Qualifying for an auto loan can be a tricky process with a lot of moving parts. While having a good credit score can go a long way in helping you secure an affordable loan, there are other criteria that lenders use to determine if your application will get approved or not.
Here are a few things you need to have in place to qualify:
Good Credit, Good Credit, Good Credit!
Having a good credit score is essential to get approved for an auto loan. Lenders usually follow the FICO® Score. A good score generally falls in the range of 670 to 739, but the higher your score is, the better your chances are of getting approved.
Lenders may approve your auto loan application even if you have a less-than-ideal score. Although, that may mean a higher rate of interest and the need for a co-signer. Lenders who specialize in working with applicants with bad credit scores usually give more expensive loans. Check your credit score before you apply.
A Stable Source of Income
Having a steady income proves to lenders that you are capable of meeting your monthly payments on time. Depending on the lender’s requirements and your employment status, you will have to provide one or more documents along with your application. Speak with the lender at an early stage and find out what documents you will need later on.

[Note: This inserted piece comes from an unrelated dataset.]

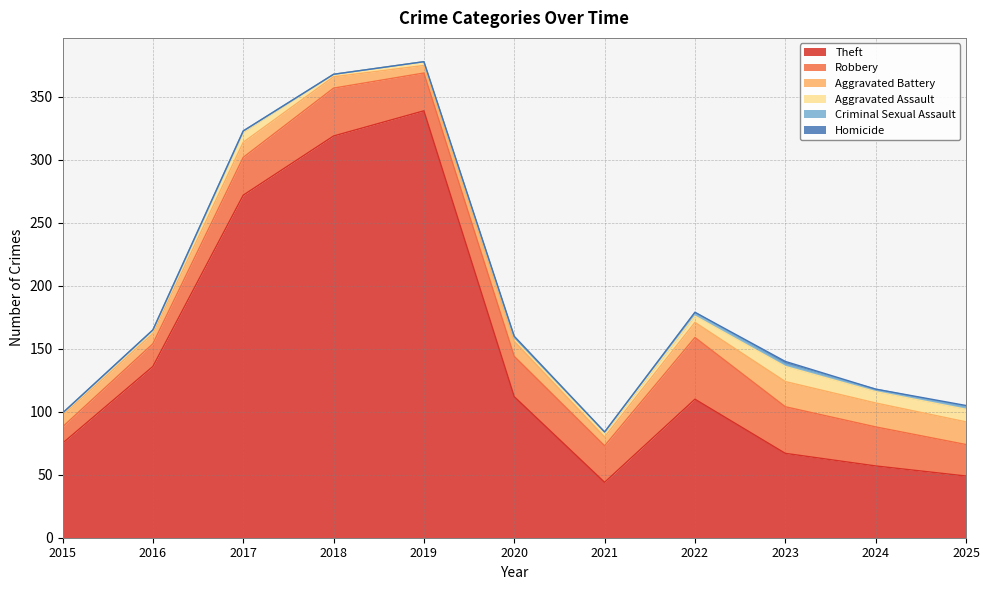

Does the chart display data point markers on the line(s)?

No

Identity and Residence Proof
You might not need to provide these documents if you plan on getting a loan from a bank where you already have an account. But if you are approaching a lender for the first time, you will be required to provide a government-issued ID and proof of residence.
A Pre-Approved Loan
If you aren’t sure about your eligibility, ask the lender to put you through the preapproval process. This allows them to run a soft background and credit check, review your credit report and give you a fair idea about your chances of getting approved. It can also help you understand what kind of interest rates you can expect. If you don’t pass the preapproval process, you can save up on time and work on fixing your credit score.
Trade-In or Down Payment
Trading in your current vehicle or making a down payment can bring down your loan amount significantly, making it easier to get approved and gives you a lower interest rate.